What you need to do. Each entry is to be reproduced verbatim, and images are to be omitted.

(Stored records)
::::

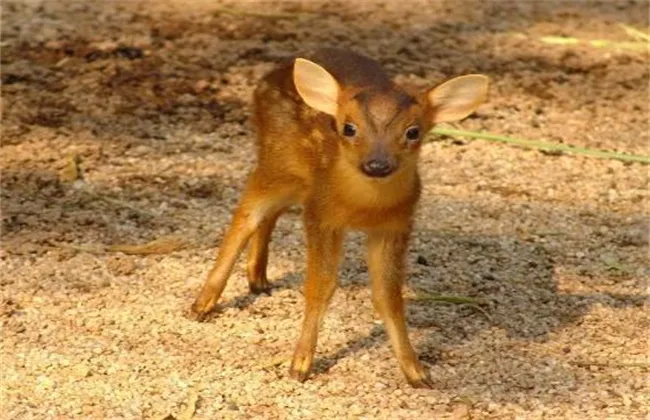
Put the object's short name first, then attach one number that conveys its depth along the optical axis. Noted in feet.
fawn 36.76
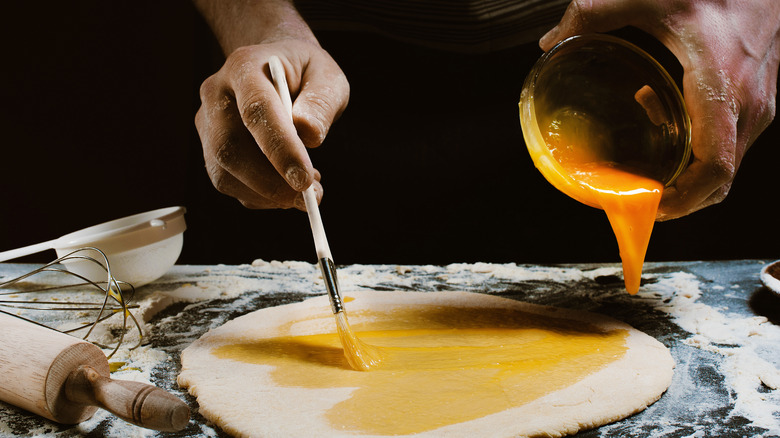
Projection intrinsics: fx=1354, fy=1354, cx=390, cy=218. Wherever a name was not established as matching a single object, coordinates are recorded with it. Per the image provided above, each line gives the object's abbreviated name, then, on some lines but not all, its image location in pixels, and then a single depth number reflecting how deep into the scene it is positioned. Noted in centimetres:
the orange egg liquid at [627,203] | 78
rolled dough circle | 70
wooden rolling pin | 67
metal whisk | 86
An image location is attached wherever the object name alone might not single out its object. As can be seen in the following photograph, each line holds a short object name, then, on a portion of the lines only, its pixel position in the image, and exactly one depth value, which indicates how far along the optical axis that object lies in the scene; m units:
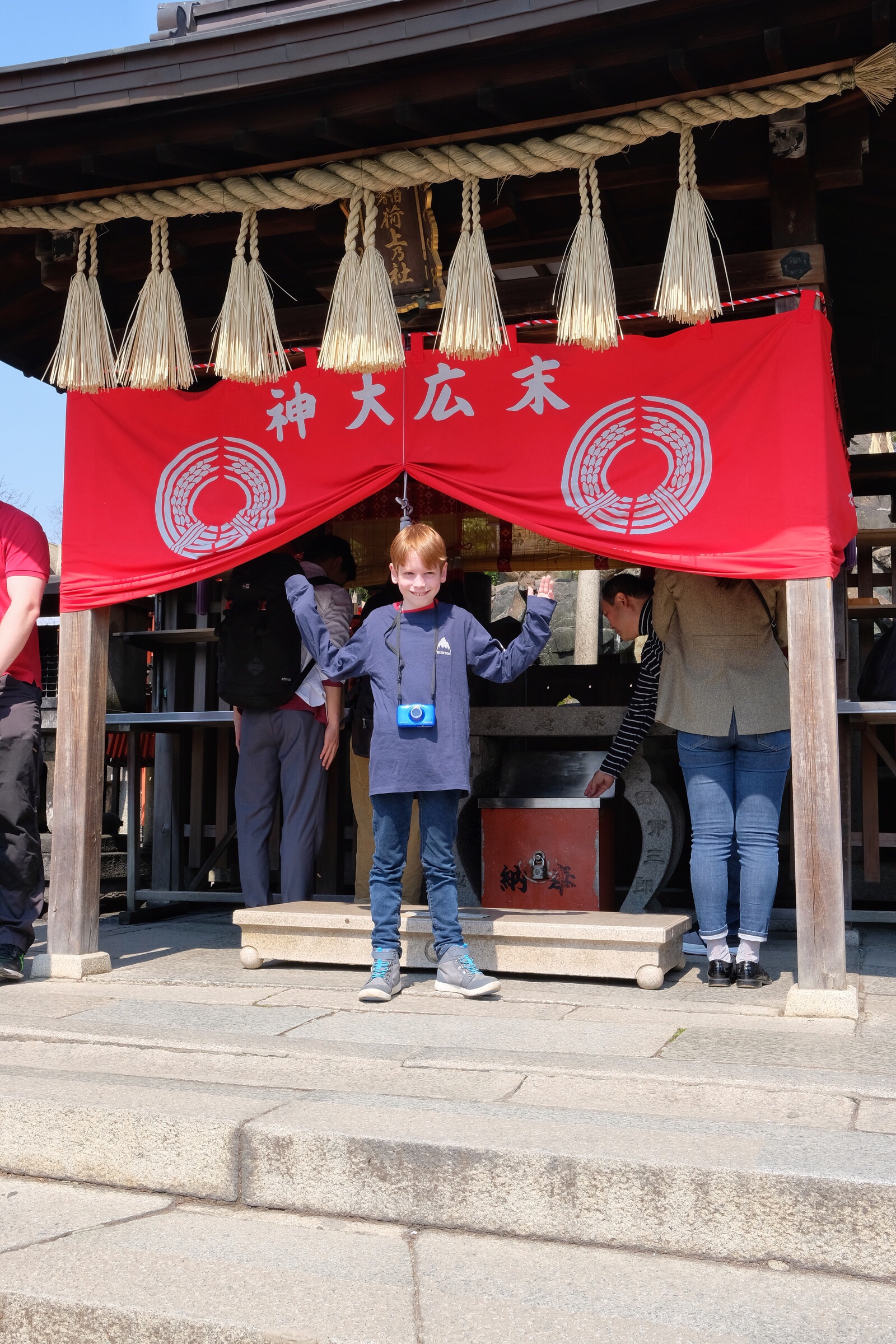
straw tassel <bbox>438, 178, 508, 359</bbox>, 4.68
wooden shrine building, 4.23
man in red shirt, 5.17
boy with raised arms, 4.70
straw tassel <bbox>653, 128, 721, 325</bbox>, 4.41
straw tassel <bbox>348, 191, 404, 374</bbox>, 4.76
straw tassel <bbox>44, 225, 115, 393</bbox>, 5.29
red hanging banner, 4.55
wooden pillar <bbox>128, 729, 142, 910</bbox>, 7.36
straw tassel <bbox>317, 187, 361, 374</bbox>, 4.79
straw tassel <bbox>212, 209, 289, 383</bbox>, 4.97
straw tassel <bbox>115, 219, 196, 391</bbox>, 5.12
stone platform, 4.83
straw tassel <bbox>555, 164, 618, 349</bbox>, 4.53
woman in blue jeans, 4.81
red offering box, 6.27
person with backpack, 6.07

::::

Written reply.
Put the object's short name first, then attach one number that conveys its depth along the optical axis. Noted in feet.
fawn 36.76
Projection intrinsics: fx=1354, fy=1354, cx=390, cy=218. Wherever a name was not established as matching a single object, coordinates are recorded with it. Per the image provided above, each line gives the object's abbreviated name, then, on some lines but not all, its image location in pixels, and then a single depth number reflecting how deep into the scene it is positioned. Noted in centimetres:
the orange egg liquid at [627,203] | 78
rolled dough circle | 70
wooden rolling pin | 67
metal whisk | 86
An image location is attached wherever the object name alone might not single out its object. As can be seen in the following photograph, each line holds a short object name, then, on a portion of the lines only, its pixel position in the image, and exactly one depth value, which indicates how far along the optical axis that object lies in the scene; m units:
straw tassel <bbox>438, 178, 508, 359</bbox>, 4.68
wooden shrine building, 4.23
man in red shirt, 5.17
boy with raised arms, 4.70
straw tassel <bbox>653, 128, 721, 325</bbox>, 4.41
straw tassel <bbox>348, 191, 404, 374</bbox>, 4.76
straw tassel <bbox>44, 225, 115, 393</bbox>, 5.29
red hanging banner, 4.55
wooden pillar <bbox>128, 729, 142, 910</bbox>, 7.36
straw tassel <bbox>317, 187, 361, 374</bbox>, 4.79
straw tassel <bbox>212, 209, 289, 383</bbox>, 4.97
straw tassel <bbox>115, 219, 196, 391</bbox>, 5.12
stone platform, 4.83
straw tassel <bbox>555, 164, 618, 349</bbox>, 4.53
woman in blue jeans, 4.81
red offering box, 6.27
person with backpack, 6.07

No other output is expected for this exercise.